DOCUMENT SEGMENT
How to reconnect with your old friends

Despite our best intentions, we all have friendships that have fallen by the wayside due to family and work obligations and, frankly, the prevalence of social media. That's why Wendy Helfenbaum decided to embark on a yearlong quest to reconnect—in person—with 50 kindred spirits.

I hate ironing and am hopeless at math. And yet, I find myself humming as I meticulously measure, cut and iron bits of vibrant batik fabric in my friend Marijke's sewing room.

"This is where the magic happens," she says at the sewing machine, deftly assembling my squares, triangles and strips into a perfect quilt block. Two hours ago, my greatest claim to sewing fame was stapling the hem of my son's pants. Now, I'm making a 50-square quilt representing the adventures I'm sharing with 50 people in celebration of my 50th birthday this October.
 
Longing for face-to-face interaction
Turning 49 made me take stock. I wanted to build stronger relationships with the people who enriched my life, and not just through social media updates. (I don't even have a Facebook account.) I was juggling a writing and translation business, a family and a home, and I had let my friendships slide. Something had to change.

Within days, I had populated a spreadsheet with the names of 50 people: former classmates, ex-colleagues and out-of-town girlfriends—most of whom lived far from my Montreal home. I emailed them all, explaining that I wanted to reconnect and share an adventure (especially anything involving travel and chocolate). I'd see them for an hour or a week—whatever time they could offer. I wanted to remind them that, cliché be damned, life really is short. You make a note to phone a friend and poof! Six months go by and you never make the call. My goal: To come back from each encounter refocused on what really matters—the people in my life.

Marijke got the ball rolling. Even though she lived just blocks away, our busy lives made it hard to connect. When I decided to create a quilt as a fitting memento of my Top 50 Project, Marijke, an accomplished quilter, agreed to help. We spent three giggly hours together. One experience down, 49 to go.

Confirmed and cancelled activities
After inviting everyone to "Book me, baby!" I waited for the confirmations to roll in. Marcy, the first person to reply, made contact within 10 minutes. We were thick as thieves in high school, but we quickly lost touch after graduation. "May 11! Lunch!" she wrote. Though I never remember where I put my keys, I did remember that May 11 was Marcy's birthday. Her decision to celebrate it with me—someone she'd seen only once since we were 17—delighted me.

There were more responses, an initial flurry of ‘Yay! What a great idea! Can't wait to see you!' replies. And then…life got in the way. Two months passed. Of the 30 keeners who had responded immediately, only three had committed. I followed up: "Consider this a loving kick in the rear to kick-start the party." My inbox was soon inundated with ideas, from taking a cooking class in New Orleans with my former boss Joan to free-falling in an indoor wind tunnel with my fearless friend Liliane.

Still, I waited for a few stragglers to chime in. "Your expectations are too high," said my sister. "Just because you want to reconnect with people doesn't mean they'll want to see you." Indeed, the lukewarm response from some—and the lack of response from a dozen others—surprised me. After suggesting a childhood friend and I meet in Kingston, Ont., for a concert by an artist we loved throughout our teens, I got a half-hearted "I'll think about it," followed by radio silence. Another friend cancelled on me twice.

WRITTEN TASK A
In the piece on reconnecting with old friends, how many people did Wendy Helfenbaum set out to reconnect with in person?
WRITTEN TASK B
Please copy the piece on reconnecting with old friends, everything from "Despite our best" down to "Marijke's sewing room.", and swap "batik" for "cotton".

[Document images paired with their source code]
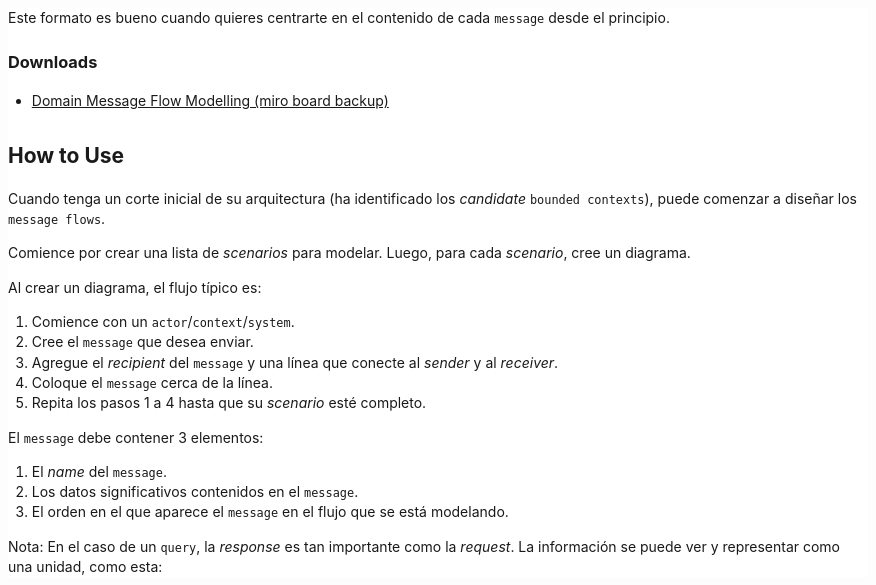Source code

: Este formato es bueno cuando quieres centrarte en el contenido de cada `message` desde el principio.


### Downloads

- [Domain Message Flow Modelling (miro board backup)](assets/miro/Domain-Message-Flow-Modelling-en-v1.rtb)

## How to Use

Cuando tenga un corte inicial de su arquitectura (ha identificado los _candidate_ `bounded contexts`), puede comenzar a diseñar los `message flows`.

Comience por crear una lista de _scenarios_ para modelar. Luego, para cada _scenario_, cree un diagrama.

Al crear un diagrama, el flujo típico es:

1. Comience con un `actor`/`context`/`system`.
2. Cree el `message` que desea enviar.
3. Agregue el _recipient_ del `message` y una línea que conecte al _sender_ y al _receiver_.
4. Coloque el `message` cerca de la línea.
5. Repita los pasos 1 a 4 hasta que su _scenario_ esté completo.

El `message` debe contener 3 elementos:

1. El _name_ del `message`.
2. Los datos significativos contenidos en el `message`.
3. El orden en el que aparece el `message` en el flujo que se está modelando.

Nota: En el caso de un `query`, la _response_ es tan importante como la _request_. La información se puede ver y representar como una unidad, como esta:
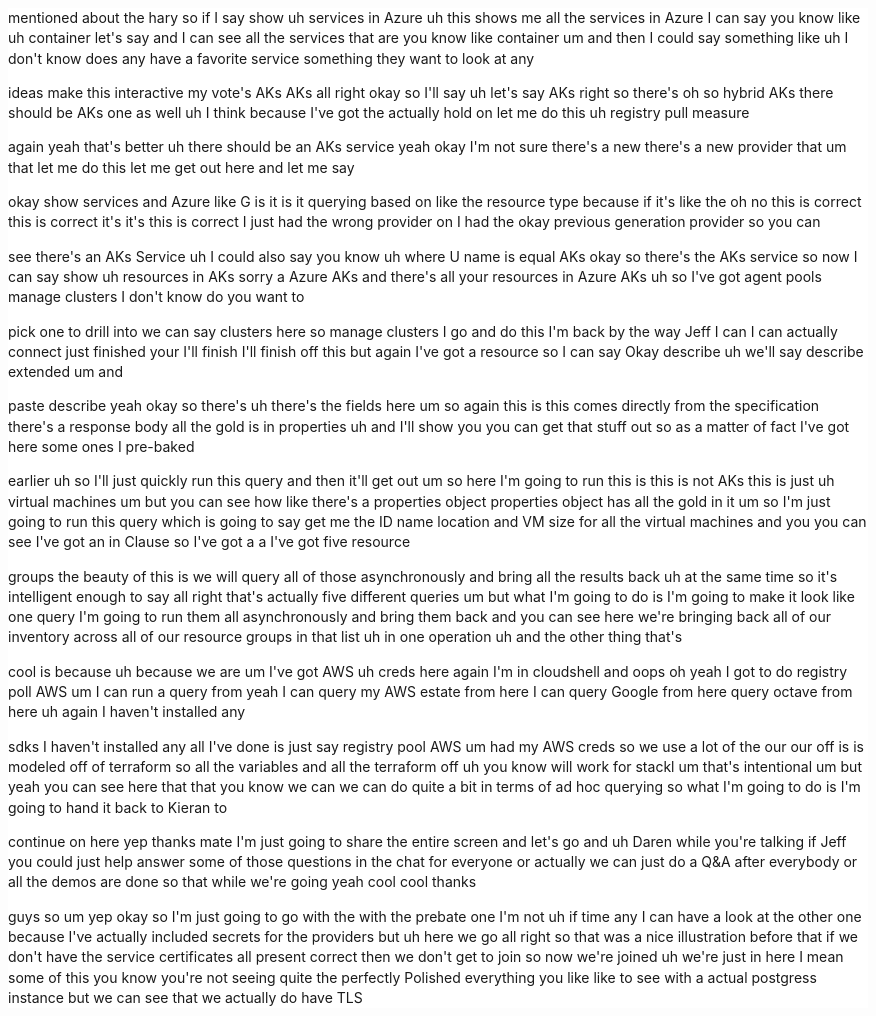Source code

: mentioned about the hary so if I say show uh services in Azure uh this shows me all the services in Azure I can say you know like uh container let's say and I can see all the services that are you know like container um and then I could say something like uh I don't know does any have a favorite service something they want to look at any 

ideas make this interactive my vote's AKs AKs all right okay so I'll say uh let's say AKs right so there's oh so hybrid AKs there should be AKs one as well uh I think because I've got the actually hold on let me do this uh registry pull measure 

again yeah that's better uh there should be an AKs service yeah okay I'm not sure there's a new there's a new provider that um that let me do this let me get out here and let me say 

okay show services and Azure like G is it is it querying based on like the resource type because if it's like the oh no this is correct this is correct it's it's this is correct I just had the wrong provider on I had the okay previous generation provider so you can 

see there's an AKs Service uh I could also say you know uh where U name is equal AKs okay so there's the AKs service so now I can say show uh resources in AKs sorry a Azure AKs and there's all your resources in Azure AKs uh so I've got agent pools manage clusters I don't know do you want to 

pick one to drill into we can say clusters here so manage clusters I go and do this I'm back by the way Jeff I can I can actually connect just finished your I'll finish I'll finish off this but again I've got a resource so I can say Okay describe uh we'll say describe extended um and 

paste describe yeah okay so there's uh there's the fields here um so again this is this comes directly from the specification there's a response body all the gold is in properties uh and I'll show you you can get that stuff out so as a matter of fact I've got here some ones I pre-baked 

earlier uh so I'll just quickly run this query and then it'll get out um so here I'm going to run this is this is not AKs this is just uh virtual machines um but you can see how like there's a properties object properties object has all the gold in it um so I'm just going to run this query which is going to say get me the ID name location and VM size for all the virtual machines and you you can see I've got an in Clause so I've got a a I've got five resource 

groups the beauty of this is we will query all of those asynchronously and bring all the results back uh at the same time so it's intelligent enough to say all right that's actually five different queries um but what I'm going to do is I'm going to make it look like one query I'm going to run them all asynchronously and bring them back and you can see here we're bringing back all of our inventory across all of our resource groups in that list uh in one operation uh and the other thing that's 

cool is because uh because we are um I've got AWS uh creds here again I'm in cloudshell and oops oh yeah I got to do registry poll AWS um I can run a query from yeah I can query my AWS estate from here I can query Google from here query octave from here uh again I haven't installed any 

sdks I haven't installed any all I've done is just say registry pool AWS um had my AWS creds so we use a lot of the our our off is is modeled off of terraform so all the variables and all the terraform off uh you know will work for stackl um that's intentional um but yeah you can see here that that you know we can we can do quite a bit in terms of ad hoc querying so what I'm going to do is I'm going to hand it back to Kieran to 

continue on here yep thanks mate I'm just going to share the entire screen and let's go and uh Daren while you're talking if Jeff you could just help answer some of those questions in the chat for everyone or actually we can just do a Q&A after everybody or all the demos are done so that while we're going yeah cool cool thanks 

guys so um yep okay so I'm just going to go with the with the prebate one I'm not uh if time any I can have a look at the other one because I've actually included secrets for the providers but uh here we go all right so that was a nice illustration before that if we don't have the service certificates all present correct then we don't get to join so now we're joined uh we're just in here I mean some of this you know you're not seeing quite the perfectly Polished everything you like like to see with a actual postgress instance but we can see that we actually do have TLS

YOUR RESPONSE A
50

YOUR RESPONSE B
Despite our best intentions, we all have friendships that have fallen by the wayside due to family and work obligations and, frankly, the prevalence of social media. That's why Wendy Helfenbaum decided to embark on a yearlong quest to reconnect—in person—with 50 kindred spirits.

I hate ironing and am hopeless at math. And yet, I find myself humming as I meticulously measure, cut and iron bits of vibrant cotton fabric in my friend Marijke's sewing room.